(EXERCISE INSTRUCTIONS):
Please rewrite the material below, swapping every "Himalaya Blue" for "Himalaya Black" and leaving everything else unchanged. Omit the pictures from your answer.

──────── SOURCE MATERIAL

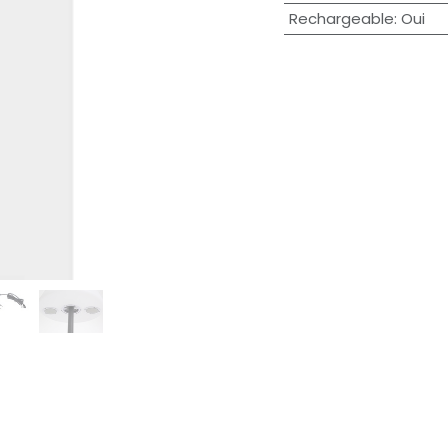
Rechargeable
:
Oui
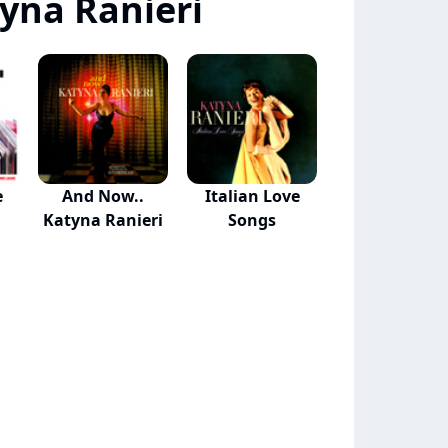
yna Ranieri
e
And Now..
Italian Love
Katyna Ranieri
Songs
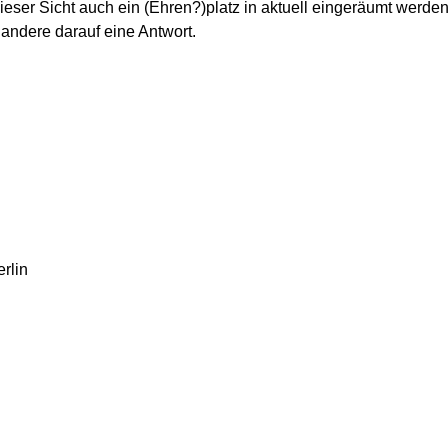
ieser Sicht auch ein (Ehren?)platz in aktuell eingeräumt werden.
 andere darauf eine Antwort.
rlin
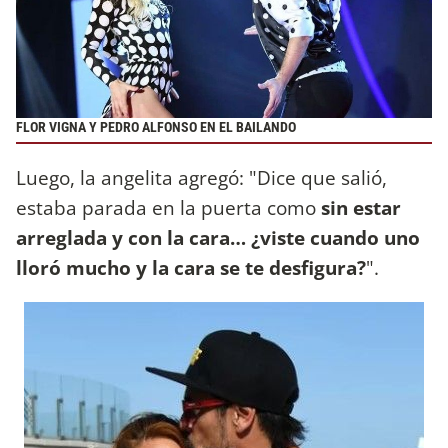
FLOR VIGNA Y PEDRO ALFONSO EN EL BAILANDO
Luego, la angelita agregó: "Dice que salió,
estaba parada en la puerta como
sin estar
arreglada y con la cara…
¿viste cuando uno
lloró mucho y la cara se te desfigura?
".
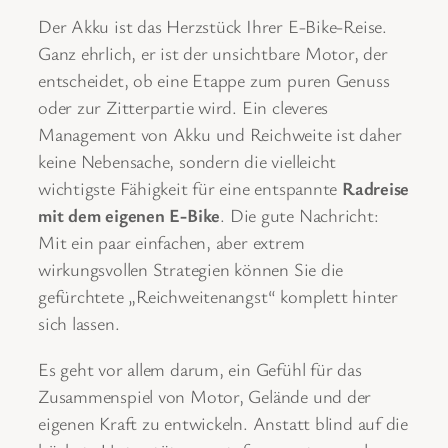
Der Akku ist das Herzstück Ihrer E-Bike-Reise.
Ganz ehrlich, er ist der unsichtbare Motor, der
entscheidet, ob eine Etappe zum puren Genuss
oder zur Zitterpartie wird. Ein cleveres
Management von Akku und Reichweite ist daher
keine Nebensache, sondern die vielleicht
wichtigste Fähigkeit für eine entspannte
Radreise
mit dem eigenen E-Bike
. Die gute Nachricht:
Mit ein paar einfachen, aber extrem
wirkungsvollen Strategien können Sie die
gefürchtete „Reichweitenangst“ komplett hinter
sich lassen.
Es geht vor allem darum, ein Gefühl für das
Zusammenspiel von Motor, Gelände und der
eigenen Kraft zu entwickeln. Anstatt blind auf die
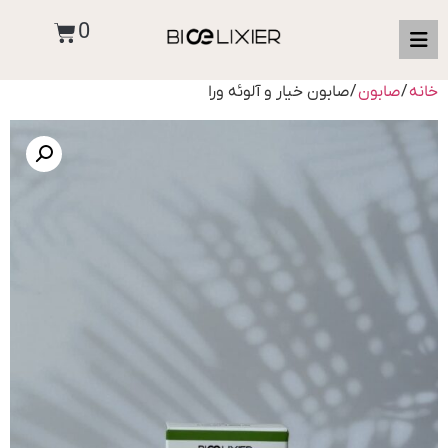
0
خانه
/
صابون
/ صابون خیار و آلوئه ورا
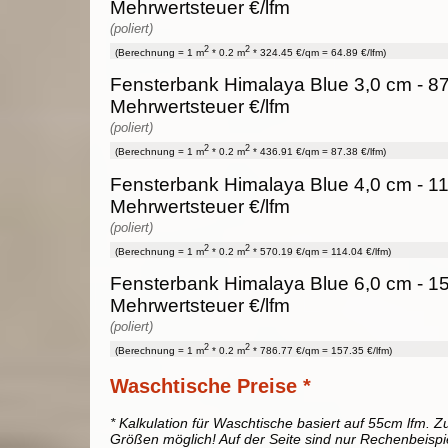
Mehrwertsteuer €/lfm
(poliert)
2
2
(Berechnung = 1 m
* 0.2 m
* 324.45 €/qm = 64.89 €/lfm)
Fensterbank Himalaya Blue 3,0 cm - 87
Mehrwertsteuer €/lfm
(poliert)
2
2
(Berechnung = 1 m
* 0.2 m
* 436.91 €/qm = 87.38 €/lfm)
Fensterbank Himalaya Blue 4,0 cm - 11
Mehrwertsteuer €/lfm
(poliert)
2
2
(Berechnung = 1 m
* 0.2 m
* 570.19 €/qm = 114.04 €/lfm)
Fensterbank Himalaya Blue 6,0 cm - 15
Mehrwertsteuer €/lfm
(poliert)
2
2
(Berechnung = 1 m
* 0.2 m
* 786.77 €/qm = 157.35 €/lfm)
Waschtische Preise *
* Kalkulation für Waschtische basiert auf 55cm lfm. Zu
Größen möglich! Auf der Seite sind nur Rechenbeispi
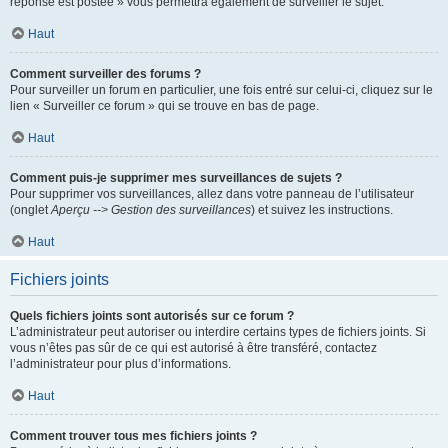
réponse est postée » vous permettra également de surveiller le sujet.
Haut
Comment surveiller des forums ?
Pour surveiller un forum en particulier, une fois entré sur celui-ci, cliquez sur le
lien « Surveiller ce forum » qui se trouve en bas de page.
Haut
Comment puis-je supprimer mes surveillances de sujets ?
Pour supprimer vos surveillances, allez dans votre panneau de l’utilisateur
(onglet
Aperçu --> Gestion des surveillances
) et suivez les instructions.
Haut
Fichiers joints
Quels fichiers joints sont autorisés sur ce forum ?
L’administrateur peut autoriser ou interdire certains types de fichiers joints. Si
vous n’êtes pas sûr de ce qui est autorisé à être transféré, contactez
l’administrateur pour plus d’informations.
Haut
Comment trouver tous mes fichiers joints ?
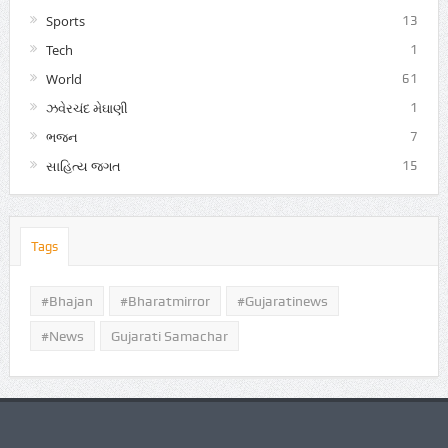
Sports
13
Tech
1
World
61
ઝવેરચંદ મેઘાણી
1
ભજન
7
સાહિત્ય જગત
15
Tags
#Bhajan
#bharatmirror
#gujaratinews
#news
Gujarati Samachar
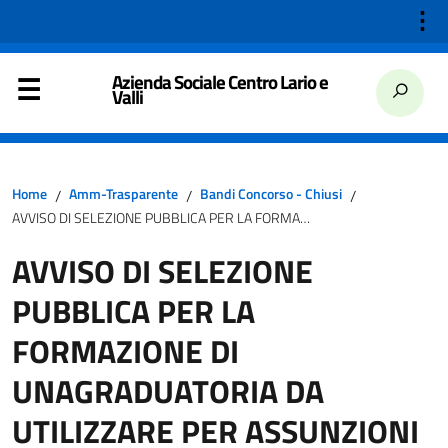
⋮
Azienda Sociale Centro Lario e
Valli
Home
Amm-Trasparente
Bandi Concorso - Chiusi
/
/
/
AVVISO DI SELEZIONE PUBBLICA PER LA FORMAZIONE DI UNAGRADUATORIA DA UTILIZZARE PER ASSUNZIONI CON RAPPORTO DILAVORO A TEMPO DETERMINATO O INDETERMINATO, TEMPO PIENO OPARZIALE, PROFILO PROFESSIONALE DI OPERATORE SOCIO-SANITARIO C/O AZIENDA SOCIALE CENTRO LARIO E VALLI DI PORLEZZA (CO)
AVVISO DI SELEZIONE
PUBBLICA PER LA
FORMAZIONE DI
UNAGRADUATORIA DA
UTILIZZARE PER ASSUNZIONI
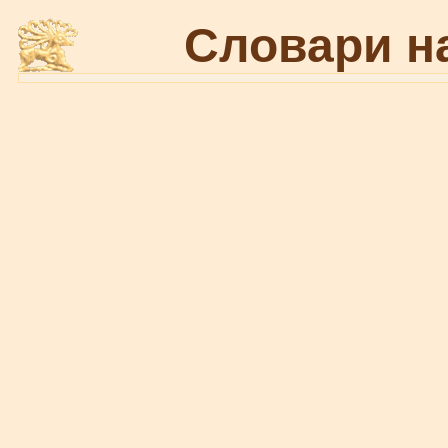
Словари н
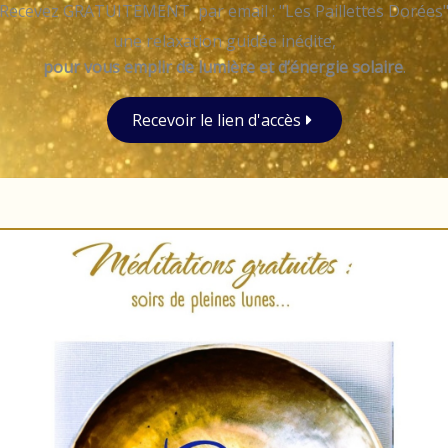
Recevez GRATUITEMENT par email : "Les Paillettes Dorées
une relaxation guidée inédite,
pour vous emplir de lumière et d’énergie solaire
.
Recevoir le lien d'accès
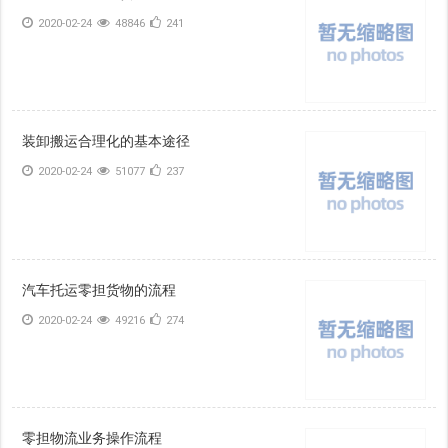
2020-02-24
48846
241
装卸搬运合理化的基本途径
2020-02-24
51077
237
汽车托运零担货物的流程
2020-02-24
49216
274
零担物流业务操作流程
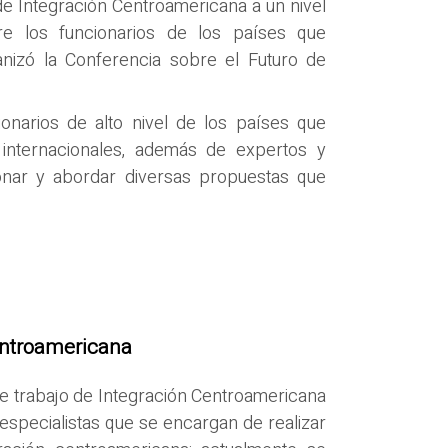
de Integración Centroamericana a un nivel
re los funcionarios de los países que
nizó la Conferencia sobre el Futuro de
onarios de alto nivel de los países que
internacionales, además de expertos y
xionar y abordar diversas propuestas que
entroamericana
de trabajo de Integración Centroamericana
specialistas que se encargan de realizar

────────────────

(ANSWER FOR THIS EXERCISE):
Rechargeable
:
Oui
yna Ranieri
e
And Now..
Italian Love
Katyna Ranieri
Songs
ieser Sicht auch ein (Ehren?)platz in aktuell eingeräumt werden.
 andere darauf eine Antwort.
rlin
FLOR VIGNA Y PEDRO ALFONSO EN EL BAILANDO
Luego, la angelita agregó: "Dice que salió,
estaba parada en la puerta como
sin estar
arreglada y con la cara…
¿viste cuando uno
lloró mucho y la cara se te desfigura?
".
Der Akku ist das Herzstück Ihrer E-Bike-Reise.
Ganz ehrlich, er ist der unsichtbare Motor, der
entscheidet, ob eine Etappe zum puren Genuss
oder zur Zitterpartie wird. Ein cleveres
Management von Akku und Reichweite ist daher
keine Nebensache, sondern die vielleicht
wichtigste Fähigkeit für eine entspannte
Radreise
mit dem eigenen E-Bike
. Die gute Nachricht:
Mit ein paar einfachen, aber extrem
wirkungsvollen Strategien können Sie die
gefürchtete „Reichweitenangst“ komplett hinter
sich lassen.
Es geht vor allem darum, ein Gefühl für das
Zusammenspiel von Motor, Gelände und der
eigenen Kraft zu entwickeln. Anstatt blind auf die
0
خانه
/
صابون
/ صابون خیار و آلوئه ورا
Mehrwertsteuer €/lfm
(poliert)
2
2
(Berechnung = 1 m
* 0.2 m
* 324.45 €/qm = 64.89 €/lfm)
Fensterbank Himalaya Black 3,0 cm - 87
Mehrwertsteuer €/lfm
(poliert)
2
2
(Berechnung = 1 m
* 0.2 m
* 436.91 €/qm = 87.38 €/lfm)
Fensterbank Himalaya Black 4,0 cm - 11
Mehrwertsteuer €/lfm
(poliert)
2
2
(Berechnung = 1 m
* 0.2 m
* 570.19 €/qm = 114.04 €/lfm)
Fensterbank Himalaya Black 6,0 cm - 15
Mehrwertsteuer €/lfm
(poliert)
2
2
(Berechnung = 1 m
* 0.2 m
* 786.77 €/qm = 157.35 €/lfm)
Waschtische Preise *
* Kalkulation für Waschtische basiert auf 55cm lfm. Zu
Größen möglich! Auf der Seite sind nur Rechenbeispi
réponse est postée » vous permettra également de surveiller le sujet.
Haut
Comment surveiller des forums ?
Pour surveiller un forum en particulier, une fois entré sur celui-ci, cliquez sur le
lien « Surveiller ce forum » qui se trouve en bas de page.
Haut
Comment puis-je supprimer mes surveillances de sujets ?
Pour supprimer vos surveillances, allez dans votre panneau de l’utilisateur
(onglet
Aperçu --> Gestion des surveillances
) et suivez les instructions.
Haut
Fichiers joints
Quels fichiers joints sont autorisés sur ce forum ?
L’administrateur peut autoriser ou interdire certains types de fichiers joints. Si
vous n’êtes pas sûr de ce qui est autorisé à être transféré, contactez
l’administrateur pour plus d’informations.
Haut
Comment trouver tous mes fichiers joints ?
Sports
13
Tech
1
World
61
ઝવેરચંદ મેઘાણી
1
ભજન
7
સાહિત્ય જગત
15
Tags
#Bhajan
#bharatmirror
#gujaratinews
#news
Gujarati Samachar
⋮
Azienda Sociale Centro Lario e
Valli
Home
Amm-Trasparente
Bandi Concorso - Chiusi
/
/
/
AVVISO DI SELEZIONE PUBBLICA PER LA FORMAZIONE DI UNAGRADUATORIA DA UTILIZZARE PER ASSUNZIONI CON RAPPORTO DILAVORO A TEMPO DETERMINATO O INDETERMINATO, TEMPO PIENO OPARZIALE, PROFILO PROFESSIONALE DI OPERATORE SOCIO-SANITARIO C/O AZIENDA SOCIALE CENTRO LARIO E VALLI DI PORLEZZA (CO)
AVVISO DI SELEZIONE
PUBBLICA PER LA
FORMAZIONE DI
UNAGRADUATORIA DA
UTILIZZARE PER ASSUNZIONI
Словари н
Recevez GRATUITEMENT par email : "Les Paillettes Dorées
une relaxation guidée inédite,
pour vous emplir de lumière et d’énergie solaire
.
Recevoir le lien d'accès
2020-02-24
48846
241
装卸搬运合理化的基本途径
2020-02-24
51077
237
汽车托运零担货物的流程
2020-02-24
49216
274
零担物流业务操作流程
de Integración Centroamericana a un nivel
re los funcionarios de los países que
nizó la Conferencia sobre el Futuro de
onarios de alto nivel de los países que
internacionales, además de expertos y
xionar y abordar diversas propuestas que
entroamericana
de trabajo de Integración Centroamericana
specialistas que se encargan de realizar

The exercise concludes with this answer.